Exercise goal: Retype the rows from the line containing "pose: elev=275.0 azim=252.6" through the line containing "Dot at: (265, 277)", both included.

****************

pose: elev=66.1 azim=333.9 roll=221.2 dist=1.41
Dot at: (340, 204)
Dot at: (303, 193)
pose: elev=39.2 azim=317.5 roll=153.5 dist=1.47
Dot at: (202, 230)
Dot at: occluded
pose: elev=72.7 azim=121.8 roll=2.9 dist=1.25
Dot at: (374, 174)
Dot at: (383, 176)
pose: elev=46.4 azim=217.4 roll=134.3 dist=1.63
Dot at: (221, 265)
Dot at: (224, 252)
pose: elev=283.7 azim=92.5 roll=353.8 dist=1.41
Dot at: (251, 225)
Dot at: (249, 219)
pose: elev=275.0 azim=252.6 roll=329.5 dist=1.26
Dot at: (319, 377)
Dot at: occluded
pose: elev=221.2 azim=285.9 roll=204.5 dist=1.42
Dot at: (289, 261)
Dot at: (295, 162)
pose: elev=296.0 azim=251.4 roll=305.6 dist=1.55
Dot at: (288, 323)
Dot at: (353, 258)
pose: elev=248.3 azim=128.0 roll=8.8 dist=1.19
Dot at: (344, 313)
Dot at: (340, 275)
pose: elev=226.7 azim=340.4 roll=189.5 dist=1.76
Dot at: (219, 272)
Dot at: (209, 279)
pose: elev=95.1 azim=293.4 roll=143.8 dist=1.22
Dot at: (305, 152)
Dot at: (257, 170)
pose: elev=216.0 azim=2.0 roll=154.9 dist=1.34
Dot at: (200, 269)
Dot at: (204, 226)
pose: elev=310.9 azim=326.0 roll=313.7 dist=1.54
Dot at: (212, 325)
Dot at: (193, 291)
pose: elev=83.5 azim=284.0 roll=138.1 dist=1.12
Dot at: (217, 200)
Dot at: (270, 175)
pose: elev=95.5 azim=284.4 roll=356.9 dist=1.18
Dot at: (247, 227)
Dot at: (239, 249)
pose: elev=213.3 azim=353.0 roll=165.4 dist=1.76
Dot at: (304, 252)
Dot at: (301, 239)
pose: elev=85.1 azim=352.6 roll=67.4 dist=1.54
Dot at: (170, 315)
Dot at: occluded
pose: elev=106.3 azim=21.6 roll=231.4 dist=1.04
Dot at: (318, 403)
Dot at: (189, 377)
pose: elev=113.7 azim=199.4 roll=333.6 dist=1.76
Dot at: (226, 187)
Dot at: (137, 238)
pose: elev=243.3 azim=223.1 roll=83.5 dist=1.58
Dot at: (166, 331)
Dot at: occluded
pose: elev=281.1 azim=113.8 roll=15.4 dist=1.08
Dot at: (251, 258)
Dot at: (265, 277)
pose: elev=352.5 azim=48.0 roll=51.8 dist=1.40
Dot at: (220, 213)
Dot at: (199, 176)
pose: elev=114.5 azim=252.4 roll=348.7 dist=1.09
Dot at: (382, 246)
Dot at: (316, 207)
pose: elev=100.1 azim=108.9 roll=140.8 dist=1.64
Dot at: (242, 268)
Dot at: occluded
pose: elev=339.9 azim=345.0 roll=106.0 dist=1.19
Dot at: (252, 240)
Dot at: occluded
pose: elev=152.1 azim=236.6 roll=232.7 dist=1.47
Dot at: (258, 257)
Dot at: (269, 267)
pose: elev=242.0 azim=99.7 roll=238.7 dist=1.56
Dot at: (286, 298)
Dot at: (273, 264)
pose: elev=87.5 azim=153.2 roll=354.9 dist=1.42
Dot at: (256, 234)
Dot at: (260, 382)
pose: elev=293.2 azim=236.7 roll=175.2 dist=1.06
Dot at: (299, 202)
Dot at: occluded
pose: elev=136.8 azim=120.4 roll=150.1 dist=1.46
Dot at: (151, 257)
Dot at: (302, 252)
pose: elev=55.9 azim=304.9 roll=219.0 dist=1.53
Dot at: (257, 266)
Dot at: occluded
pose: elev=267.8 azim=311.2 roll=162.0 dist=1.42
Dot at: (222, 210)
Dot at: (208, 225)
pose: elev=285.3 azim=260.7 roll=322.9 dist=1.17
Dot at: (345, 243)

****************

Task solution:
pose: elev=275.0 azim=252.6 roll=329.5 dist=1.26
Dot at: (319, 377)
Dot at: occluded
pose: elev=221.2 azim=285.9 roll=204.5 dist=1.42
Dot at: (289, 261)
Dot at: (295, 162)
pose: elev=296.0 azim=251.4 roll=305.6 dist=1.55
Dot at: (288, 323)
Dot at: (353, 258)
pose: elev=248.3 azim=128.0 roll=8.8 dist=1.19
Dot at: (344, 313)
Dot at: (340, 275)
pose: elev=226.7 azim=340.4 roll=189.5 dist=1.76
Dot at: (219, 272)
Dot at: (209, 279)
pose: elev=95.1 azim=293.4 roll=143.8 dist=1.22
Dot at: (305, 152)
Dot at: (257, 170)
pose: elev=216.0 azim=2.0 roll=154.9 dist=1.34
Dot at: (200, 269)
Dot at: (204, 226)
pose: elev=310.9 azim=326.0 roll=313.7 dist=1.54
Dot at: (212, 325)
Dot at: (193, 291)
pose: elev=83.5 azim=284.0 roll=138.1 dist=1.12
Dot at: (217, 200)
Dot at: (270, 175)
pose: elev=95.5 azim=284.4 roll=356.9 dist=1.18
Dot at: (247, 227)
Dot at: (239, 249)
pose: elev=213.3 azim=353.0 roll=165.4 dist=1.76
Dot at: (304, 252)
Dot at: (301, 239)
pose: elev=85.1 azim=352.6 roll=67.4 dist=1.54
Dot at: (170, 315)
Dot at: occluded
pose: elev=106.3 azim=21.6 roll=231.4 dist=1.04
Dot at: (318, 403)
Dot at: (189, 377)
pose: elev=113.7 azim=199.4 roll=333.6 dist=1.76
Dot at: (226, 187)
Dot at: (137, 238)
pose: elev=243.3 azim=223.1 roll=83.5 dist=1.58
Dot at: (166, 331)
Dot at: occluded
pose: elev=281.1 azim=113.8 roll=15.4 dist=1.08
Dot at: (251, 258)
Dot at: (265, 277)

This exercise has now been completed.